I usually find it impossible to get back on track once I've fallen behind. On schoolwork, for example. I always thought that it was just me being lazy or having undiagnosed ADHD. It turns out that it's actually school stress causing me to dissociate. If I get the slightest bit behind in school, it's as if I'm paralyzed and literally can't get to work or even make a to-do list of my assignments. I've always experienced a great deal of envy and self-hatred over the way that other people can procrastinate until the night before an assignment is due and then just get their asses in gear and finish it, but for me, procrastination will result in stress that causes crippling dissociation and can lead to a complete and total downward spiral.
The lack of structure and accountability on a day-to-day basis in college classes, compared to what my high school classes were like, is why I was usually a good student at ABRHS despite all the gaslighting impairing my mental capacities, but an incredibly inconsistent college student, either maintaining a perfect semester GPA or going on a downward spiral and failing everything. In high school, I kept up with my homework and studying because people would notice right away if I didn't. On the other hand, in college, it's far too easy for me to fall slightly behind and, as a result, never catch up.
Part 2: Depersonalization
Depersonalization works in a similar way to dissociation, but it's your physical body rather than your surroundings or emotions that suffers a severed connection with your mind.
I don't currently experience depersonalization, but I frequently did when I was younger. I believe that that's why I had such bad body dysmorphia and developed an eating disorder starting when I was 14 that lasted until I was 18, although I remember obsessing over the size and shape of my body as early as at age 11.

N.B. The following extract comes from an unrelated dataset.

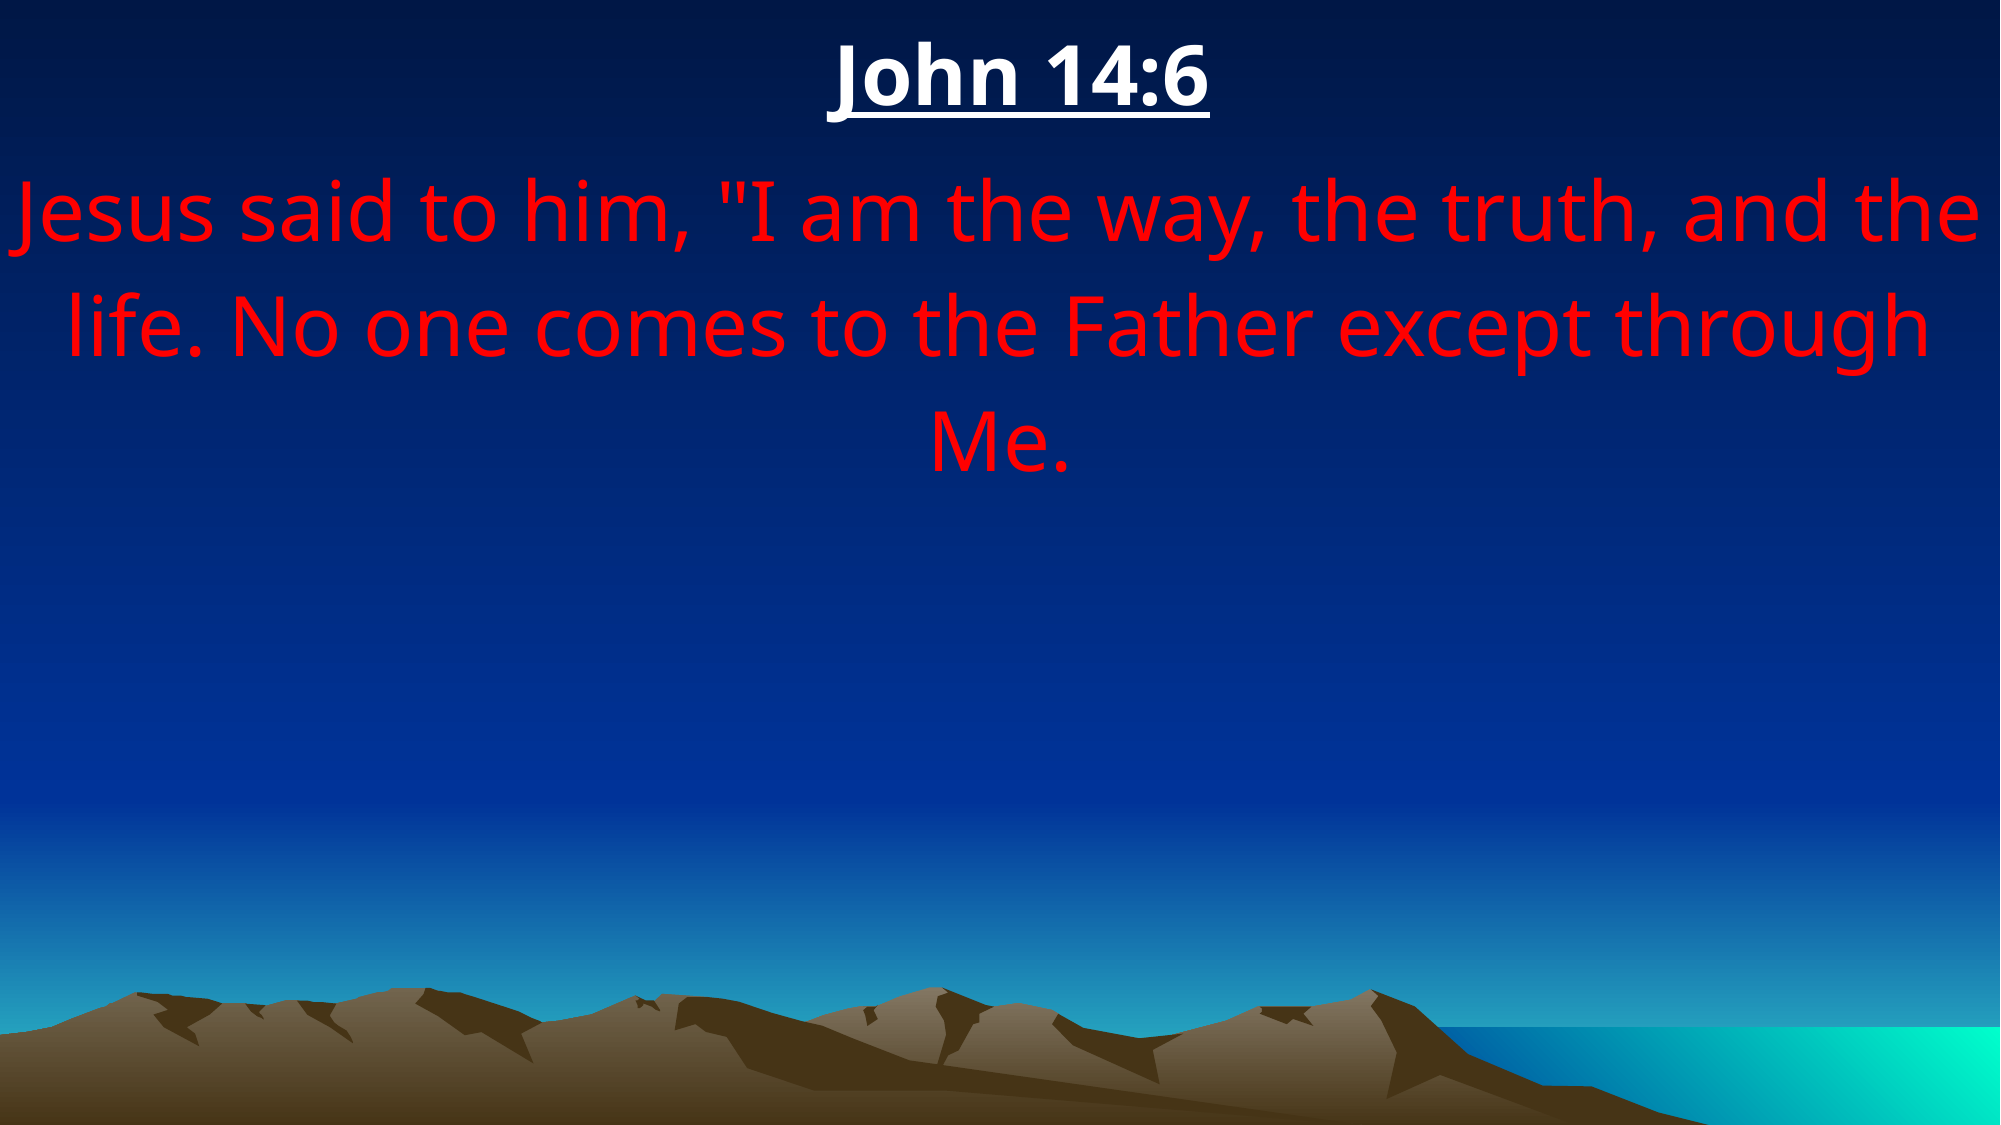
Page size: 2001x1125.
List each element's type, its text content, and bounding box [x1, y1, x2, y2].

text_box John 14:6 Jesus said to him, "I am the way, the truth, and the life. No one comes to the Father except through Me. [0, 0, 2000, 900]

The vast majority of adolescent girls and young women experience some level of body dysmorphia. It's rare for us to not be insecure about our bodies or have zero desire to look more like the images we see in advertising and pop culture. The difference between people who do and don't develop [long-lasting] eating disorders is that the latter group doesn't experience the truly debilitating body dysmorphia that follows from depersonalization and motivates you to starve yourself or binge and purge to lose weight, whereas the former group lacks the mind-body connection that you need in order to have respect for your body and not feel driven to destroy it.
Part 3: Derealization
Derealization is another complex trauma response. When you experience it, it's as if everything around you suddenly isn't real, like you're living in a simulation or a video game. I haven't experienced it in a while, but I remember derealizing fairly often when I was in high school. I would go into catastrophic thought spirals where I got incredibly confused over whether or not everything around me was actually real, or puzzled over how things like life, language, and consciousness can possibly exist.
I believe that I derealized so often due to wishing that everything was a simulation. I didn't want everything that I'd experienced to be real; I found a lot of solace in the idea that my entire life was actually just some kind of simulation or dream that I would wake up from eventually. Despite being so disorienting, derealization was comforting because of how painful it was to accept that this was indeed my life and I couldn't change anything about it.